*The problem:* The answer must consist of each line below that contains the string "Features".

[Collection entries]
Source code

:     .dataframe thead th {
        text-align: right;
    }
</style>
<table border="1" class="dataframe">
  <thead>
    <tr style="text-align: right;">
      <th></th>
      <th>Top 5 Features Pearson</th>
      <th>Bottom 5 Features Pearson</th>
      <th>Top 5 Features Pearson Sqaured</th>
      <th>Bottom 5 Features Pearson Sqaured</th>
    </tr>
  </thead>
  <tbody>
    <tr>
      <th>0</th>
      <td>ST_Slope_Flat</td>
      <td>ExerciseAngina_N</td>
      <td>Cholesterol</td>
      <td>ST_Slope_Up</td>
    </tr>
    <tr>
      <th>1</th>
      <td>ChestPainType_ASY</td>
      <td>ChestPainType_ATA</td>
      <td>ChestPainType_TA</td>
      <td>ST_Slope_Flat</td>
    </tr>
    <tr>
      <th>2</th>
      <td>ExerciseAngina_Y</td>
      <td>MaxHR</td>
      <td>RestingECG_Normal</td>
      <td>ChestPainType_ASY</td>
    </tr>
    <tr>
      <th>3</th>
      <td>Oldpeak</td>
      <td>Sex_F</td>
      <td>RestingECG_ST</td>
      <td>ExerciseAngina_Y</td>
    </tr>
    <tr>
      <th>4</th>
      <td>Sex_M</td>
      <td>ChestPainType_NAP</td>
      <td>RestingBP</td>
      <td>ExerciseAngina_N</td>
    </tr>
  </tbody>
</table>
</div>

*Solution:*
      <th>Top 5 Features Pearson</th>
      <th>Bottom 5 Features Pearson</th>
      <th>Top 5 Features Pearson Sqaured</th>
      <th>Bottom 5 Features Pearson Sqaured</th>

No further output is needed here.